As shown above, the legislature has maintained a dichotomy regarding causes for permanent incapacitation for duty "result of an accident" and "cumulative result of some occupational hazard." Where an incapacitating condition or disease results from the cumulative effect of causative factors, it cannot be a result of an "accident" under HRS § 88-79(a).

We therefore hold that Komatsu's permanent incapacitation for duty was not the "natural and proximate result of an accident occurring while in the actual performance of duty at some definite time and place" within the meaning of HRS § 88-79(a).

IV.

We conclude that the circuit court was wrong in reversing the decision of the Board. See Outdoor Circle v. Harold K.L. Castle Trust Estate, 4 Haw. App. 633, 675 P.2d 784 (1983), cert. denied, 67 Haw. 1, 677 P.2d 965 (1984). Accordingly, we reverse the order and judgment of the circuit court and remand for entry of a judgment in favor of the Board.

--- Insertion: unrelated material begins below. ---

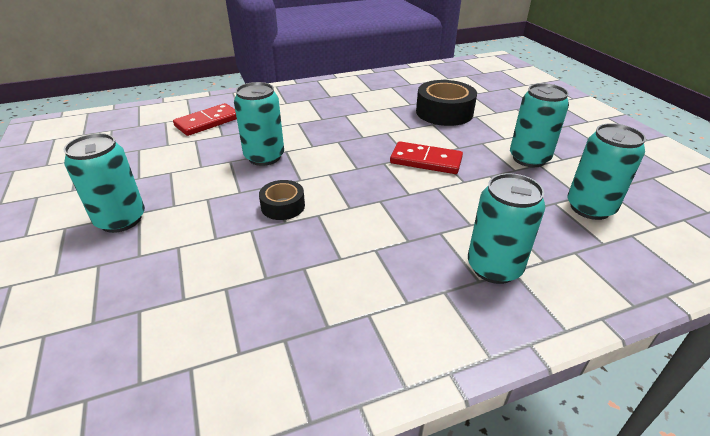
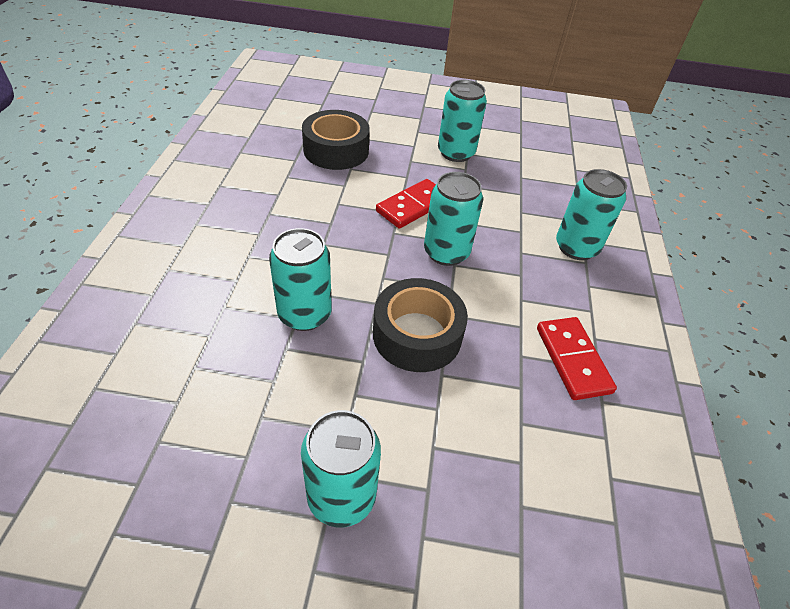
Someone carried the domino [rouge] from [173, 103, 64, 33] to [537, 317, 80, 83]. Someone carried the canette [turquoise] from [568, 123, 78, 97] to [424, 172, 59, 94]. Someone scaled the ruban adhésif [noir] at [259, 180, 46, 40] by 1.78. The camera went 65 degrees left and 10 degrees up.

Reversed and remanded for further proceedings in accordance herewith.

NOTES

[1] The Board also raises the question of whether the circuit court abused its discretion in awarding costs to Komatsu. Our disposition of the appeal renders this question moot.

[2] HRS § 88-77(a) provides in pertinent part:

[A]ny member who has been permanently incapacitated as the natural and proximate result of an accident occurring while in the actual performance of duty at some definite time and place, or as the cumulative result of some occupational hazard, through no willful negligence on his part, may be retired by the board of trustees for service-connected total disability[.]

[3] Komatsu did apply for and receive workers' compensation benefits. See Board's Record at 484-87.